WHAT YOU SHOULD DO:
The response should repeat word for word every line below from the one with "left shoulder: (322, 195)" to the one with "right shoulder: (138, 173)", inclusive, and nothing else; leave pictures out.

DATA IN THIS EXERCISE:

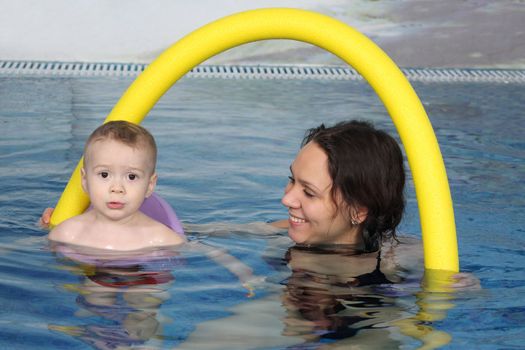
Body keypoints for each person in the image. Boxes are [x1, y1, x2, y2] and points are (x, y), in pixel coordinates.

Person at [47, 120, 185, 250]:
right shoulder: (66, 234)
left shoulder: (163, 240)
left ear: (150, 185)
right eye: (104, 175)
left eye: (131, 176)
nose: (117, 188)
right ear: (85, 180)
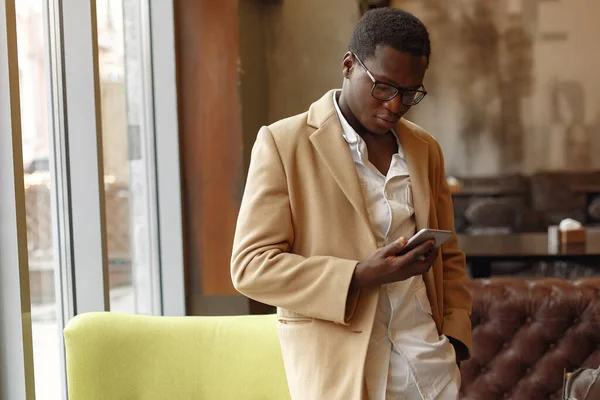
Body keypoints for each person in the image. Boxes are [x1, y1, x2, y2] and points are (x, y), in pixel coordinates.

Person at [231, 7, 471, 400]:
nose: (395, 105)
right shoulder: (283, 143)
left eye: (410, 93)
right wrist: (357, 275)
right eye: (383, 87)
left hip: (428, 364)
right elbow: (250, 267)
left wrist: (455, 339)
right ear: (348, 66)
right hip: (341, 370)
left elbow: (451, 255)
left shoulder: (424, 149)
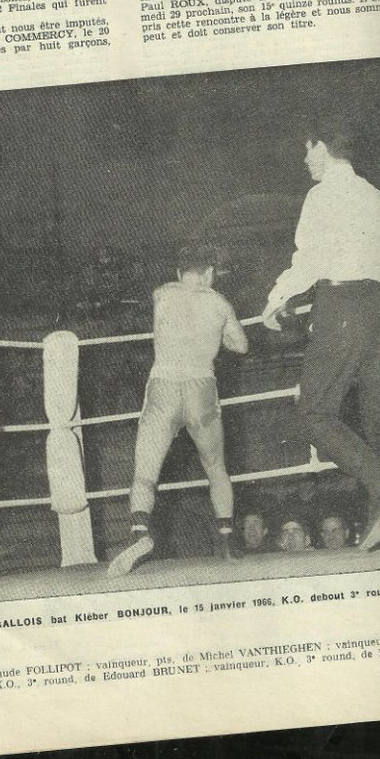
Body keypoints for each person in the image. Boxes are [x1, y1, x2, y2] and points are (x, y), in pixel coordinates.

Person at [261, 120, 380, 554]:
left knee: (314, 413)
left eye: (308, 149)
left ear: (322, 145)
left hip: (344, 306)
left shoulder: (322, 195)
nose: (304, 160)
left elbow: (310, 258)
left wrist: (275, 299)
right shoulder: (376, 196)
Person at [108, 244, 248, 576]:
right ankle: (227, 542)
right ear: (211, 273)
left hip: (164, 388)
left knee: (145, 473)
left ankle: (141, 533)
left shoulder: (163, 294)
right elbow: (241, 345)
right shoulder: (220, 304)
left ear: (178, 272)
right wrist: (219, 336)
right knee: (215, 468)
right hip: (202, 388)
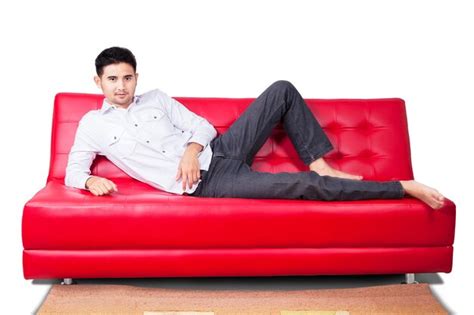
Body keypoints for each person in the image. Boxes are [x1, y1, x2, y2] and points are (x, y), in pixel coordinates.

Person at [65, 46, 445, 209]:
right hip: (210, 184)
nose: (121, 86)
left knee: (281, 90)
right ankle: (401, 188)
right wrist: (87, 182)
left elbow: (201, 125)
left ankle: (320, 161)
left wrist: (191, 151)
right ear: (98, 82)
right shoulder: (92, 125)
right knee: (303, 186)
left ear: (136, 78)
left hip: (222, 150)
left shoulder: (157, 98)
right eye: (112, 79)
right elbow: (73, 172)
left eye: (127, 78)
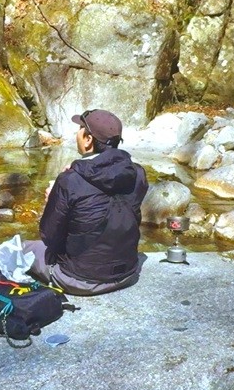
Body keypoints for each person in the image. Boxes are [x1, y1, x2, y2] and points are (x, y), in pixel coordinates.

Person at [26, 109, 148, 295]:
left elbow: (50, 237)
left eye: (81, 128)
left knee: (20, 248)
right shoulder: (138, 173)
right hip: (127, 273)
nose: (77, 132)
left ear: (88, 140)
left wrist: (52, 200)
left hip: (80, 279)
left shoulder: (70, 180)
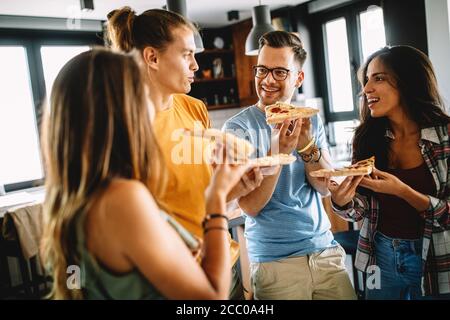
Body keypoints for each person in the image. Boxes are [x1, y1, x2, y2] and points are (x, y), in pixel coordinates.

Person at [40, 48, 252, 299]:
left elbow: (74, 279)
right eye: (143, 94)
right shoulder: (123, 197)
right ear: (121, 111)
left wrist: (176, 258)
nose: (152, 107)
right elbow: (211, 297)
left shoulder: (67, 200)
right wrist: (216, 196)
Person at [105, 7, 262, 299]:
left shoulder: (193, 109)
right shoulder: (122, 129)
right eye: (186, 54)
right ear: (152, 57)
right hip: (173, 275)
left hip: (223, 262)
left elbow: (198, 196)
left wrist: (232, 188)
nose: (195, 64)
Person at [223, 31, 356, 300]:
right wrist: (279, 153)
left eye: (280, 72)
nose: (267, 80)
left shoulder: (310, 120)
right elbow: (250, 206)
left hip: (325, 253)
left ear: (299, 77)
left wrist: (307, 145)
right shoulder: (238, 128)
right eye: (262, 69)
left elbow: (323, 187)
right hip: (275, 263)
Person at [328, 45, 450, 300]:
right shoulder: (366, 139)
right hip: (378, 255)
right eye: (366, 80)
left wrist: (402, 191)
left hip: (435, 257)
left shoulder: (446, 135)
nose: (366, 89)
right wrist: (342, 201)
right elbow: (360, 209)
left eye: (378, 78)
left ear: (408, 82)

RESPONSE AREA:
left shoulder: (322, 195)
nose: (304, 160)
left elbow: (310, 258)
left wrist: (275, 299)
right shoulder: (376, 196)
Person at [108, 244, 248, 576]:
right ankle: (227, 542)
right ear: (211, 273)
left hip: (164, 388)
left knee: (145, 473)
left ankle: (141, 533)
left shoulder: (163, 294)
right elbow: (241, 345)
right shoulder: (220, 304)
left ear: (178, 272)
right wrist: (219, 336)
right knee: (215, 468)
right hip: (202, 388)
Body keypoints for each person in the image. Boxes are [x1, y1, x2, y2] and points are (x, y), in pixel coordinates.

Person at [65, 46, 445, 209]:
right hip: (210, 184)
nose: (121, 86)
left knee: (281, 90)
right ankle: (401, 188)
right wrist: (87, 182)
left elbow: (201, 125)
left ankle: (320, 161)
left wrist: (191, 151)
right ear: (98, 82)
right shoulder: (92, 125)
right knee: (303, 186)
left ear: (136, 78)
left hip: (222, 150)
left shoulder: (157, 98)
right eye: (112, 79)
right elbow: (73, 172)
left eye: (127, 78)
Body keypoints for each person in the image. Boxes are [x1, y1, x2, y2] and points are (x, y), in pixel coordinates.

Person at [26, 109, 148, 295]:
left elbow: (50, 237)
left eye: (81, 128)
left knee: (20, 248)
right shoulder: (138, 173)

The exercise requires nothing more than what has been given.